C is lovely, because C conforms to the principle of kiss, the abstraction of the machine is just good, let us increase the thinking level (more humane than the assembly machine level), and not too far from the machine (like C #, Java and so on too far). The original k&r version of C is a high-level compilation ...:-)


C is scary because it reacts to everything at the machine level, and the question of whether or not the symbol is the case (Java does not exist because it is designed to have all integers signed). To illustrate the horror of C, one example:


#include <stdio.h>
#include <string.h>


int main ()
{
int x = 2;
char * str = "ABCD";
int y = (X-strlen (str))/2;


printf ("%d\n", y);
}


The result should be-1 but get: 2147483647. Why? Because the return value of strlen, the type is size_t, that is, unsigned int, the type is automatically converted when mixed with int, and the result is naturally unexpected ...
Observe the compiled code, the division instruction is Div, which means unsigned division.
The workaround is a cast, which becomes int y = (int) (X-strlen (str))/2; Force to a signed directional conversion (the compiler defaults to the opposite), so the division instruction is compiled into Idiv. We know that the same state of two memory units, with signed processing instructions Imul, idiv, and other results, and the use of unsigned processing instructions mul,div, and so the results are very different. So it involves the problem of signed unsigned computations, especially when there is a nasty automatic conversion, be careful. (when automatically converted, either GCC or CL will not prompt ...) )




To avoid these mistakes, it is advisable to make sure that your variables are signed in the calculation. Finish






Appendix
The 2nd volume PDF of 1:ia-32 Intel architecture Software Developer ' Manual ' is described as "sign-extended imm8," which is the meaning of the symbolic extension. Say symbolic extension: when the operand is extended in length, it is necessary to make the operand longer and cannot change the original value, so there is a sign extension. such as Movsx Ax, 0xEC, after the extension, the AX value is: 0xFFEC, the length is longer, the result has not changed, are-20.

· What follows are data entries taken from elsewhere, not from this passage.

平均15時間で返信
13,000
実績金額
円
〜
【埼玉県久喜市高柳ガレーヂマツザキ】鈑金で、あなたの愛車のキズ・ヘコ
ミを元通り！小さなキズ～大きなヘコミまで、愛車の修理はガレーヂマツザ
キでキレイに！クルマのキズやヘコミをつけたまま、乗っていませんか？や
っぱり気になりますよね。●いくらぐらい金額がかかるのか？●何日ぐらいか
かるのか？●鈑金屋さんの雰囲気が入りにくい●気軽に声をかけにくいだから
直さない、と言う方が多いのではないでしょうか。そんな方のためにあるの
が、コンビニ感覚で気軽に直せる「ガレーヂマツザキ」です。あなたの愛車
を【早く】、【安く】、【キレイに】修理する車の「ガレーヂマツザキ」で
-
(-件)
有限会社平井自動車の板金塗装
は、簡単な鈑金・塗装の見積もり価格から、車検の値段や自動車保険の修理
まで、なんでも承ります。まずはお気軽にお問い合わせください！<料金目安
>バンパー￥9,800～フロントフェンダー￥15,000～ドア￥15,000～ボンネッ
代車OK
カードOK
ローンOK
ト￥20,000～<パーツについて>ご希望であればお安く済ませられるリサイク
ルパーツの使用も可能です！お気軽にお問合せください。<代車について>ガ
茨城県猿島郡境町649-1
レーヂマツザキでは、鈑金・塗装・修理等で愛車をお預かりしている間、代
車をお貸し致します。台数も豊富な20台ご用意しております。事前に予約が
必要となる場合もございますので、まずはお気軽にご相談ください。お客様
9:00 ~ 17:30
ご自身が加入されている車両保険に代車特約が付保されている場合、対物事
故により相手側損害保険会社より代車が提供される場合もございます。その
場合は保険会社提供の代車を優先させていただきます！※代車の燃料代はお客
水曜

2: Two sets of multiplication instruction result routines


;; Program is stored as X.S
;; --start--------------------------------------------------------


extern printf
Global Main


Section. Data
Str1:db "%x", 0x0d,0x0a,0
N:db 0x02
Section. Text
Main
XOR Eax,eax
mov al, 0xec
Mul byte [n]; Signed multiplication instruction: Imul


Push EAX
Push STR1
Call printf


Add Esp,byte 4

Contact Us

The content source of this page is from Internet, which doesn't represent Alibaba Cloud's opinion; products and services mentioned on that page don't have any relationship with Alibaba Cloud. If the content of the page makes you feel confusing, please write us an email, we will handle the problem within 5 days after receiving your email.

If you find any instances of plagiarism from the community, please send an email to: info-contact@alibabacloud.com and provide relevant evidence. A staff member will contact you within 5 working days.

A Free Trial That Lets You Build Big!

Start building with 50+ products and up to 12 months usage for Elastic Compute Service

  • Sales Support

    1 on 1 presale consultation

  • After-Sales Support

    24/7 Technical Support 6 Free Tickets per Quarter Faster Response

  • Alibaba Cloud offers highly flexible support services tailored to meet your exact needs.